If we as teachers and educators can recognise these things, we can start to see the poor planning and decision making behind the things we are supposed to do. And we might even see that no matter what we do, we can be destined to continual failure, because our fundamental ideas come from a place full of mistakes, bias and inappropriate adaptations. I rarely thought about this in my early career, instead blaming myself for the failures in my classroom. Instead the reality was that I was being pressured into teaching content and using pedagogies that were never fully tested.
Maybe as teachers we need a mental dialogue that says something like “No, I am not taking the fall for your poorly planned and badly executed policy.” Next time we’re given a recipe to follow for chocolate pancakes and they fail, we should blame the person who wrote the recipe, not blame ourselves.

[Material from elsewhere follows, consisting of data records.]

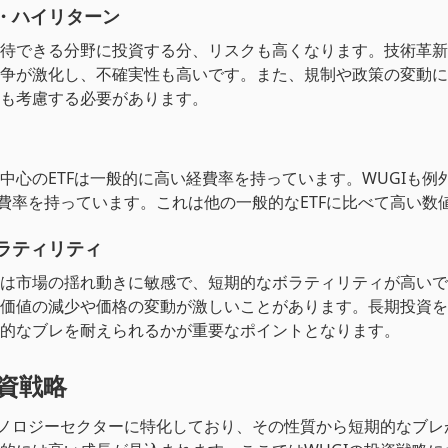
・ハイリターン
待できる分野に投資する分、リスクも高くなります。技術革新
争が激化し、不確実性も高いです。また、規制や政策の変動に
も考慮する必要があります。
中心のETFは一般的に高い経費率を持っています。WUGIも例
の経費率を持っています。これは他の一般的なETFに比べて高い数
ラティリティ
は市場の揺れ動きに敏感で、短期的なボラティリティが高いで
価値の減少や価格の変動が激しいことがあります。長期投資を
的なブレを耐えられるかが重要なポイントとなります。
投資戦略
クノロジーセクターに特化しており、その性質から短期的なブレ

Maybe we should be saying that a whole lot more. I know for a fact that when I wrote policy and made teaching materials for a period of years, I just spat them out with a bit of polishing graphic art and logos that made them look much better than they actually were. They were crap, for two reasons. Firstly, I was never an expert in anything but teaching Grade 5 Social Studies, mostly because I had to teach it so many times. So when I needed to write policy for high school art, I never had much faith in my own skills. Secondly, there is never any time or money to get policy checked off by practicing teachers. For all of the years I worked in the departments of education in various jurisdictions, I realised that the “system” was just people like me, mostly working alone in a bewildering environment, pressured to turn out “output” with very little measurement of its quality. I also know I promoted myself to a very high international panel for an art curriculum, without ever having any art training, experience or qualifications. I just wanted to one day get a nice art job, and being a member of that panel would look great on my resume (I think most other people on the panel were the same).

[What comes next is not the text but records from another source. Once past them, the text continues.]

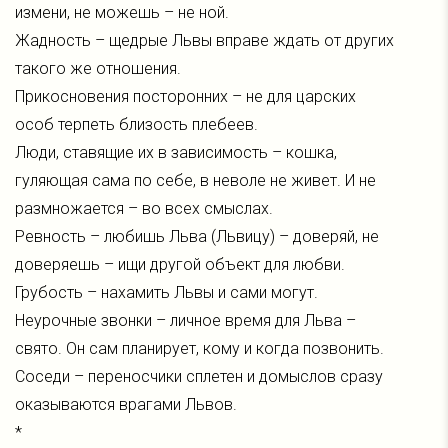
измени, не можешь – не ной.
Жадность – щедрые Львы вправе ждать от других
такого же отношения.
Прикосновения посторонних – не для царских
особ терпеть близость плебеев.
Люди, ставящие их в зависимость – кошка,
гуляющая сама по себе, в неволе не живет. И не
размножается – во всех смыслах.
Ревность – любишь Льва (Львицу) – доверяй, не
доверяешь – ищи другой объект для любви.
Грубость – нахамить Львы и сами могут.
Неурочные звонки – личное время для Льва –
свято. Он сам планирует, кому и когда позвонить.
Соседи – переносчики сплетен и домыслов сразу
оказываются врагами Львов.
*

There’s probably a bit too much anarchy in this view, but if I look back to the teachers I most remember working with, I did respect those who analysed what I said, and did not just accept whatever came out of my mouth or what was loaded on my website. They did not want to fail, and they realised that their failures might actually be because of the decisions and actions of other people they never met. That sort of thinking sounds like it would come from a very intelligent teacher.